The only thing that did that to Jarochka was Jenka.

Jenka was a couple of inches shorter than Jarochka, but his shoulders were broadening the same way Jarochka's were. Jenka's light brown hair had golden strands from the sun, and likewise his fair skin was sprinkled with tiny brown flecks from it too. Jenka's eyes were big and round, as green as the meadow grass, and his lips were pink and full, which gave Jarochka inappropriate thoughts. Jarochka had caught his various brothers kissing girls before, in the woods or behind the house, and he knew what it meant when their lips were red and swollen. Jenka's lips looked swollen like that all the time, and Jarochka couldn't help wondering how they would look after kissing. That's what made Jarochka's dick jump and his belly churn. Sometimes he'd have to go off by himself into the woods and stick his hands down his pants, tugging at himself until his cock spat white onto the ground, and Jarochka's brain would spin madly while he caught his breath.

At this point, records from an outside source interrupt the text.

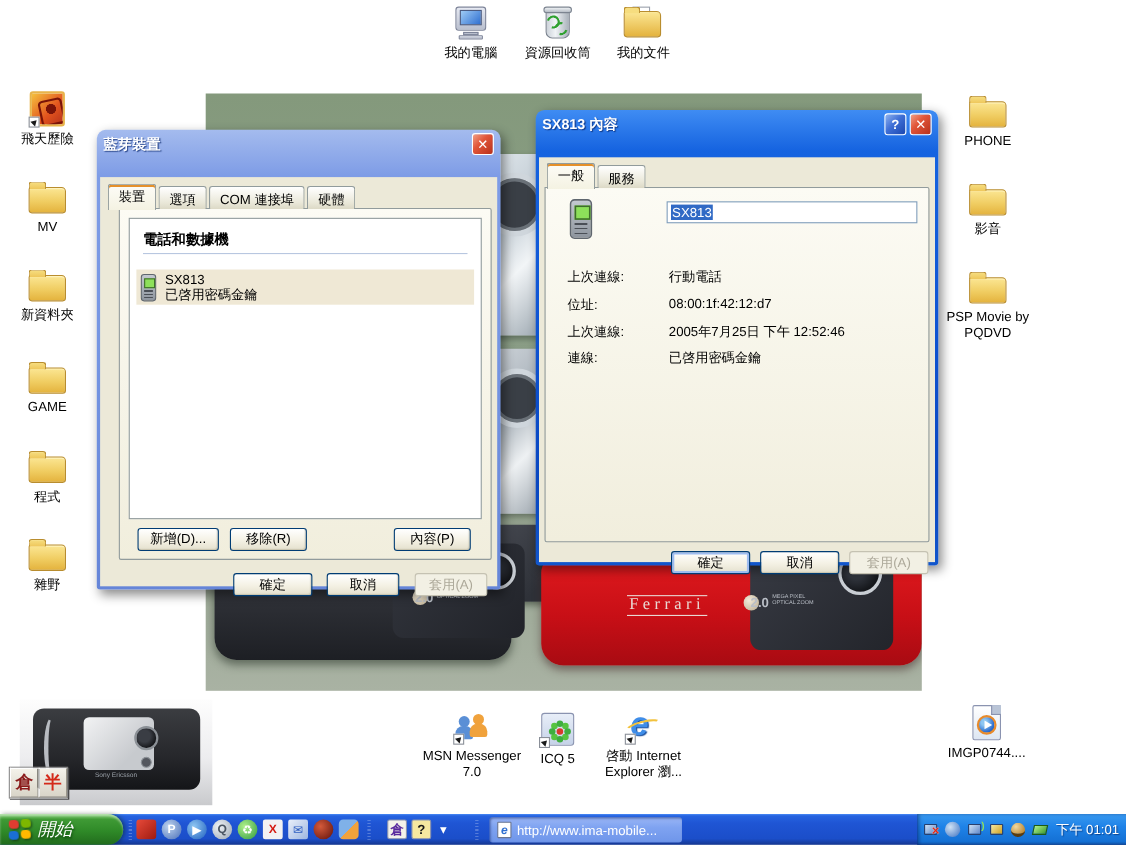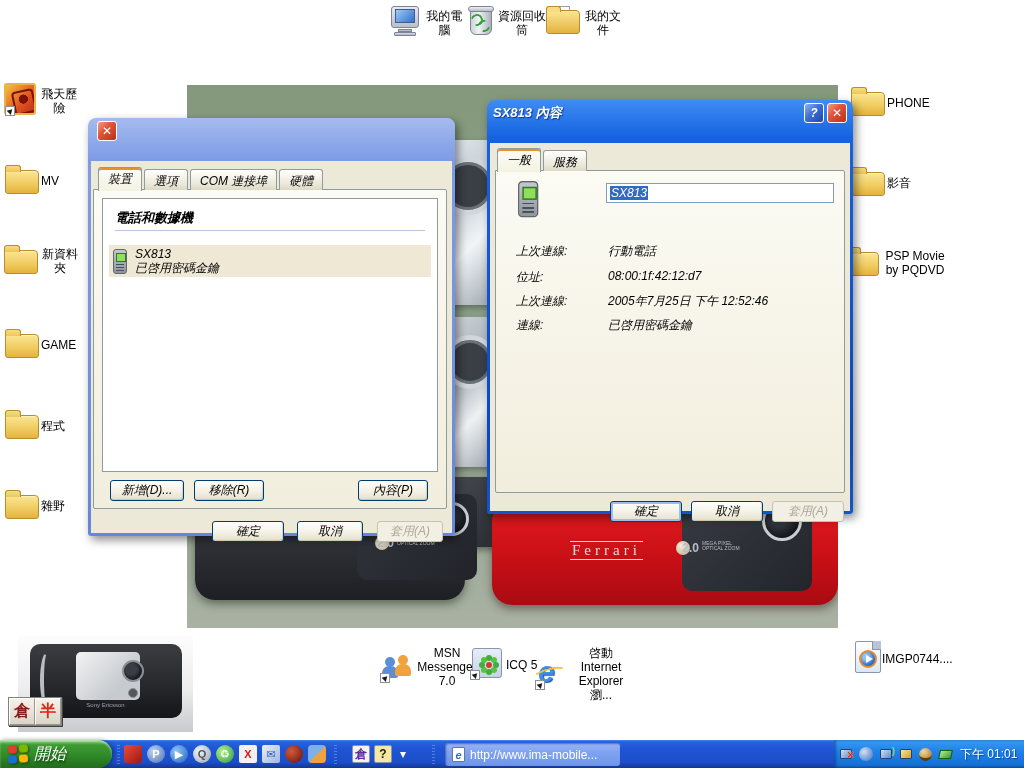"我的電腦" .desk-icon { flex-direction: none -> column }
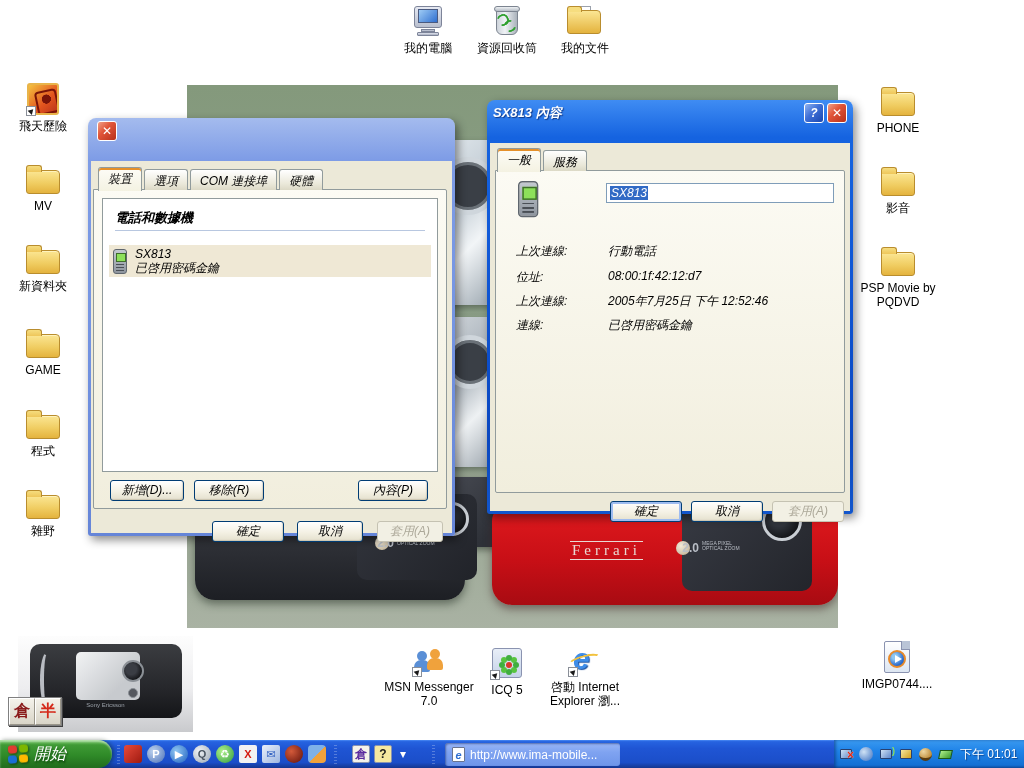"SX813 內容" .xp-dialog { font-style: italic -> none }
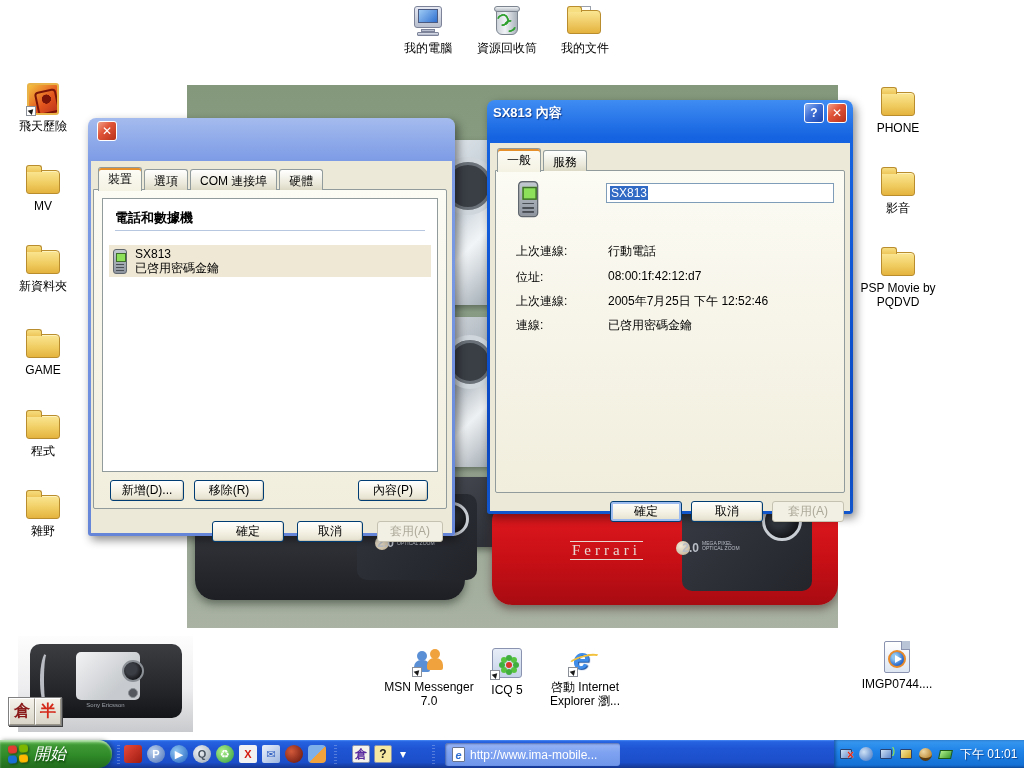"藍芽裝置" div.ttl { html: none -> <div>藍芽裝置</div> }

He knew not to tell anyone about his attraction to his best friend. His male best friend. That kind of thing was sure to be regarded as perversion in his village, and Jarochka was far too afraid of what retribution would fall upon him, were he to reveal his desire publicly. So he savored his time with Jenka when they were together, and released his urges in private.

Maybe one day, I can tell him. He looks at me so deeply, like his eyes see all the way into my heart. It makes me wonder...does he know how I feel? And maybe...could he feel the same way?

In the meantime, Jarochka spent every moment he could with his best friend. Happily, Jenka sought out Jarochka as much as Jarochka sought out Jenka. They talked about everything--the village, the world, things they loved, liked, and hated. Jarochka noticed that Jenka also didn't look at the girls who were starting to try and flirt with them. He put them off and then when he and Jarochka walked away, Jenka would roll his eyes and make a joke about them.

So maybe...maybe Jarochka was right. His heart and his dick both leaped at that thought, and Jarochka had to catch his breath.

Maybe one day while they tramped through the woods, Jarochka would say something. Ask Jenka what he thought of one of the girls, and see how he reacted. Because if Jenka did feel the same way that Jarochka did, Jarochka would definitely want to know.

On that happy thought, Jarochka went off to muck out the pigpen.